After a long time aiming for Punta Coyote I get a puncture on my front tyre as the sun gets low. It will be a really hard job for Ian who pinches three tubes while trying to get back the tyre on the rim… So at some point I wander off the road to look for a camp as I think we are done for the day. Not for Ian. He ends up getting the tyre back fine, declare we are back on the road, and we end up in a settlement in the dark. We ask a local, Hector, about the grocery store who tell us…that the Tienda owners are in La Paz for the weekend. However he bring us to one of his neighbour who has cold drinks, always appreciated after four days without one. We camp by the hamlet’s church. Parking my bike, my front tyre is flat again.
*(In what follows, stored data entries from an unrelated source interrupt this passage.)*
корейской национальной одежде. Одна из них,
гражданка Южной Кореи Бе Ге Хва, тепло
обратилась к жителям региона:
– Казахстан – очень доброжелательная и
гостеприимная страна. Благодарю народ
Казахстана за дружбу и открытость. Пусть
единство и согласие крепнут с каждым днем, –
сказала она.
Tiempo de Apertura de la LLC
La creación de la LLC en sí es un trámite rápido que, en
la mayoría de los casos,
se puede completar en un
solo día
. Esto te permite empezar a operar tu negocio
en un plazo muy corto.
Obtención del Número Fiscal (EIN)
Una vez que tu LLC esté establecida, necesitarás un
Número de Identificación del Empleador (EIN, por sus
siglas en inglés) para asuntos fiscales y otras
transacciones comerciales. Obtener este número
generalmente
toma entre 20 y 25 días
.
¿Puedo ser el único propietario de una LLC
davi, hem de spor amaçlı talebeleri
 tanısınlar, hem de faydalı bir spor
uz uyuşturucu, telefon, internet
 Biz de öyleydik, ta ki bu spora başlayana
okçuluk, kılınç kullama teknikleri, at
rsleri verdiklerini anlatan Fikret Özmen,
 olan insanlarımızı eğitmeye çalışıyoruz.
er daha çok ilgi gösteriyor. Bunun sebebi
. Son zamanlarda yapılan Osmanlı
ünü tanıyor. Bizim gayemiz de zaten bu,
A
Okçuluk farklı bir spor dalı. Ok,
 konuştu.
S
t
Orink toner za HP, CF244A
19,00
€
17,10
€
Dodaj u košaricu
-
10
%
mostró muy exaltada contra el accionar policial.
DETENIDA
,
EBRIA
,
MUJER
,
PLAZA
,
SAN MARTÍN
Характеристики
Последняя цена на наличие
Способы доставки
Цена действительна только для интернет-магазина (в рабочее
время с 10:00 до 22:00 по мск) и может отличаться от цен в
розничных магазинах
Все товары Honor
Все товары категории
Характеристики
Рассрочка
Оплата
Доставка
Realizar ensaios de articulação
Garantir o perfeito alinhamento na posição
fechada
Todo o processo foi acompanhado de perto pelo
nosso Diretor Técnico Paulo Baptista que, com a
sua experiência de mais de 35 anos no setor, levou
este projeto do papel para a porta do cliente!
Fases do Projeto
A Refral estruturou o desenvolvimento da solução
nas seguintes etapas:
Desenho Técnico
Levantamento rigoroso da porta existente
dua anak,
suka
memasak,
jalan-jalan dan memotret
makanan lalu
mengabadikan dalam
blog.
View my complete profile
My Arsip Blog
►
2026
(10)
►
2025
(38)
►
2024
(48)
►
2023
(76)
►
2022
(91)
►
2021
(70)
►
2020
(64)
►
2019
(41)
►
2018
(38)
We are by the beach but access to the water is via a fishing place where there is litter around, so no morning swim.
Ian fixs my puncture easy enough when we get up. The morning light reveals the beautiful cliffs all around our camp.
Hector gives us some water and we get going. Some small hills await us but it is fairly fast flowing. We pass a prawn farm in the middle of the desert and canyons.
The road gets flater, we pass a huge mine and then it’s time to resupply in San Juan de la Costa! Thanks god, they are open and have a decent amount of food.
After resupply we get tired and stop five miles after we are back on pavement, on a beach. We have a great camp there, observing beautiful views of the sunset and some bats coming out at dusk.
The following day we do the 30 miles to La Paz on pavement. It’s been a while we haven’t been on a fairly busy paved road for a certain amount of time, and I find it hard to stay focused when after a few nice hills on tarmac the road turns flat with not much happening landscape wise.
It’s time for some city time, though ! In La Paz, the most inhabited place we have been in months (250000 inhabitants) we’ll end up staying four days in an hotel where there are a lot of backpackers and a few cyclists passing through. This leave us time to sort out some gear, visit a Warmshowers host we have sent mail at ahead and exchange with a few travellers. Also I start to look up for some information for onwards planning and Saxon, the British bikepacker met in Ciudad Constitution and staying in the same hotel than us gives me some heads up for climbing destinations.